▸ **YOUR TASK**: Answer with nothing but the number of lines in the listing below that contain "gestart".

▸ **INPUT DATA**:
▼▼▼

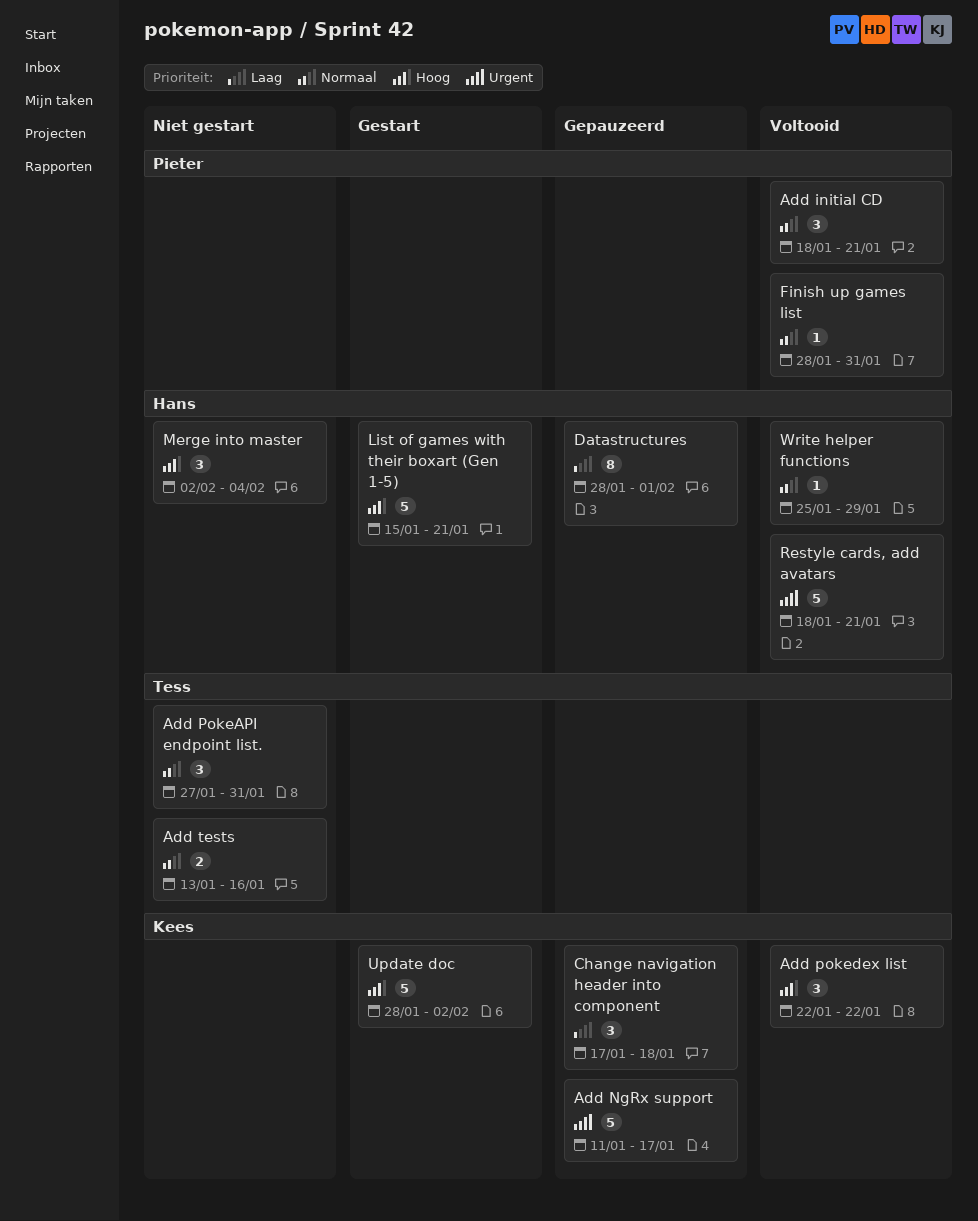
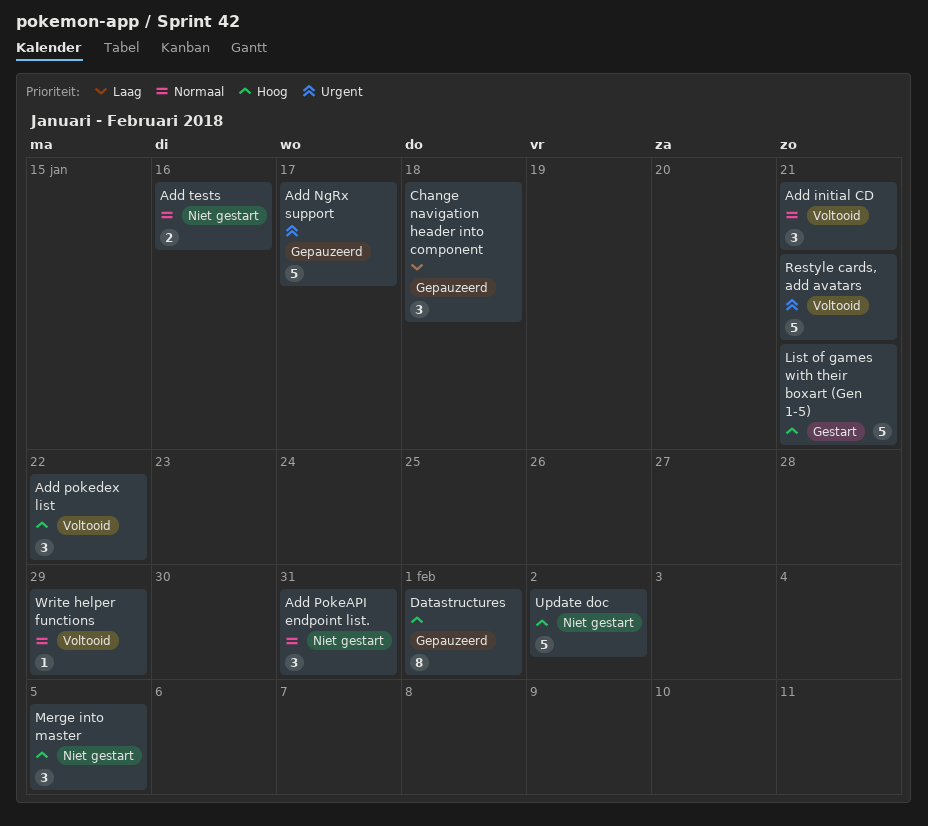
Datastructures, priority: Laag -> Hoog
Finish up games list: present -> none
Merge into master, due: Feb 4 -> Feb 5
Update doc, status: Gestart -> Niet gestart

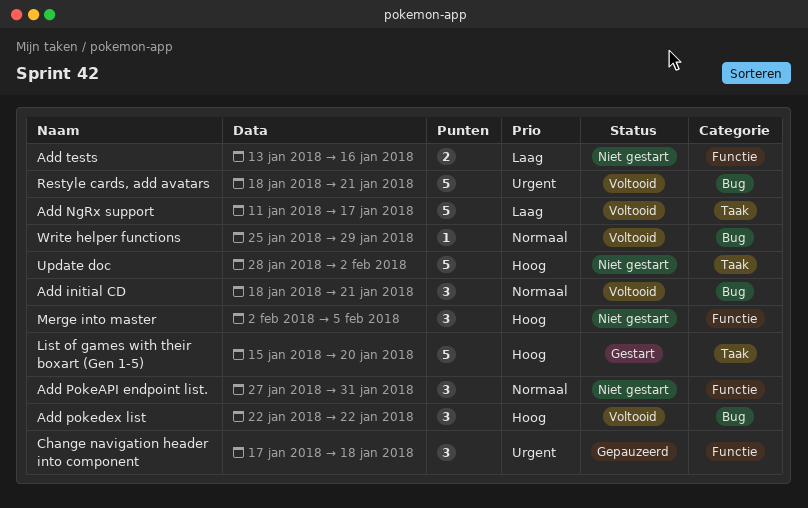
Add NgRx support, status: Gepauzeerd -> Voltooid
Add NgRx support, priority: Urgent -> Laag
Add tests, priority: Normaal -> Laag
Change navigation header into component, priority: Laag -> Urgent
Datastructures: present -> none
List of games with their boxart (Gen 1-5), due: Jan 21 -> Jan 20

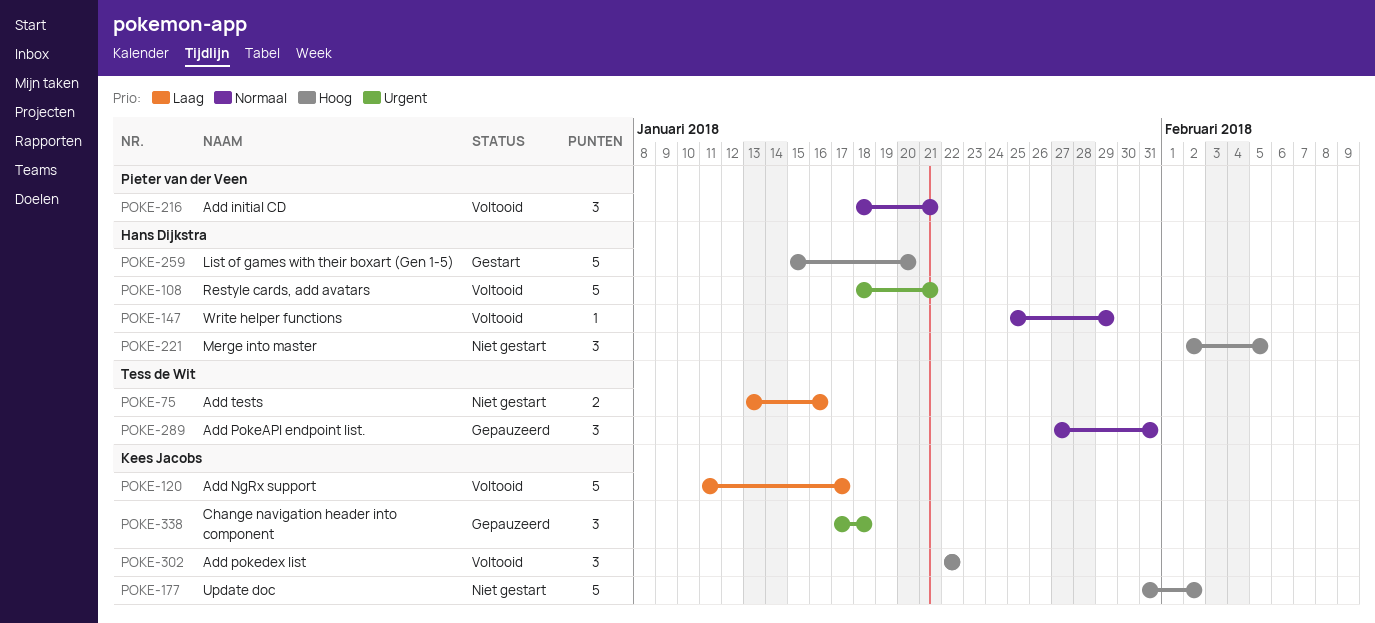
Add PokeAPI endpoint list., status: Niet gestart -> Gepauzeerd
Update doc, start: Jan 28 -> Jan 31

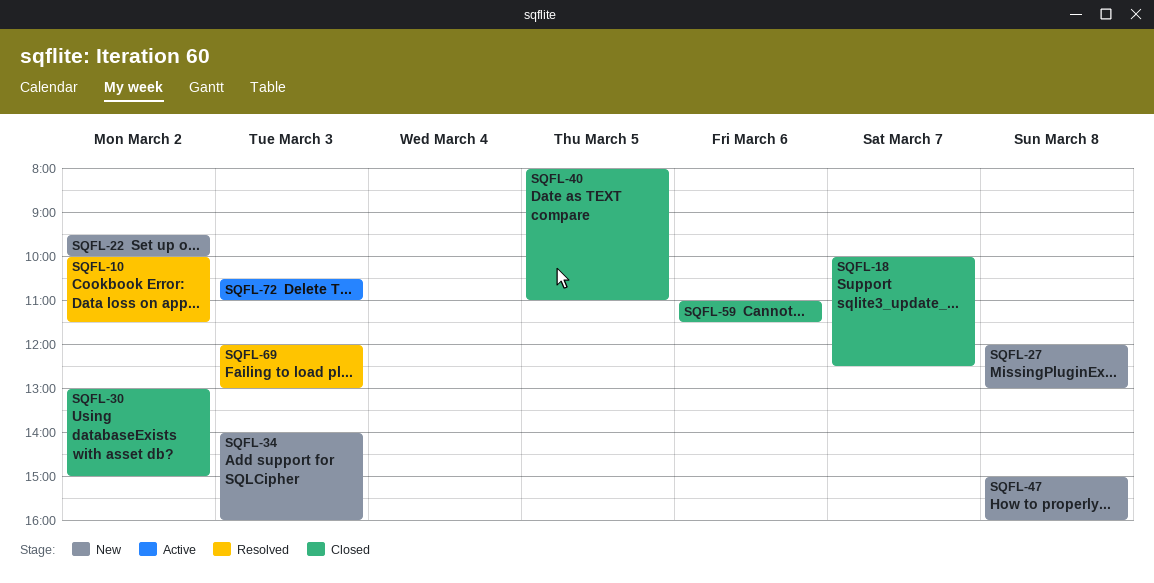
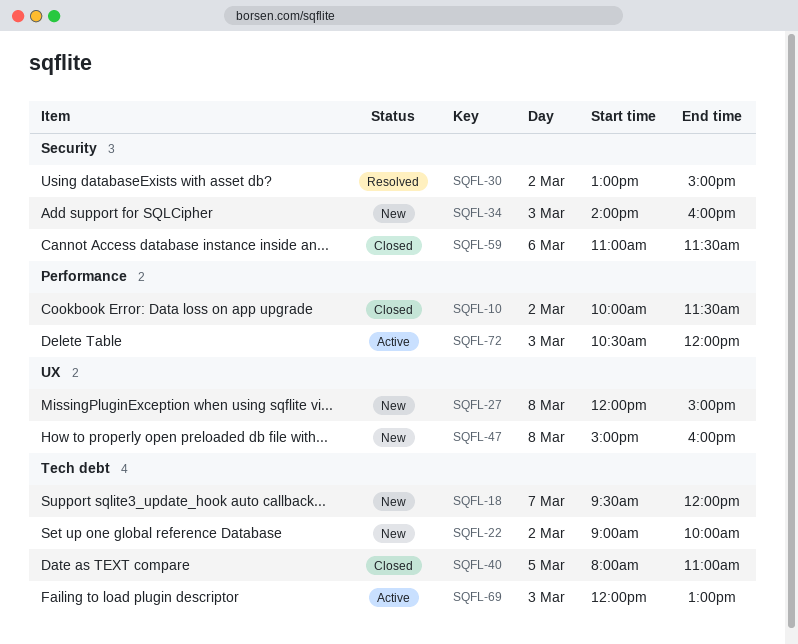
SQFL-10, status: Resolved -> Closed
SQFL-18, status: Closed -> New
SQFL-18, begins: 10:00 -> 09:30
SQFL-18, ends: 12:30 -> 12:00
SQFL-22, begins: 09:30 -> 09:00
SQFL-27, ends: 13:00 -> 15:00
SQFL-30, status: Closed -> Resolved
SQFL-69, status: Resolved -> Active
SQFL-72, ends: 11:00 -> 12:00

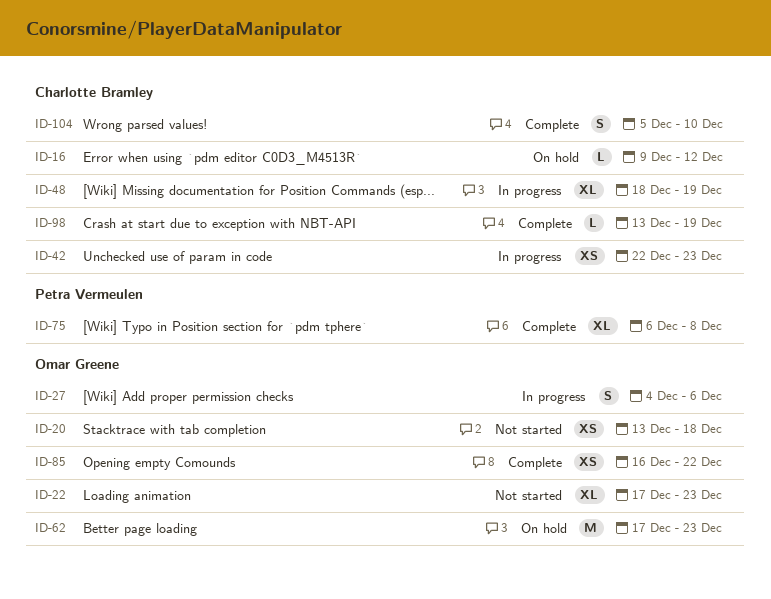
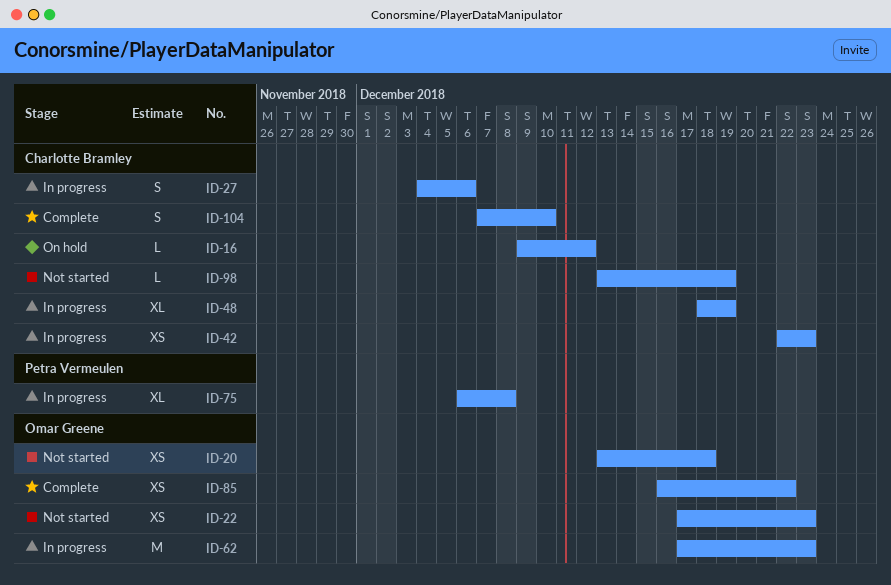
ID-22, estimate: XL -> XS
ID-27, owner: Omar Greene -> Charlotte Bramley
ID-62, status: On hold -> In progress
ID-75, status: Complete -> In progress
ID-98, status: Complete -> Not started
ID-104, start: Dec 5 -> Dec 7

▲▲▲

▸ **RESULT**: 2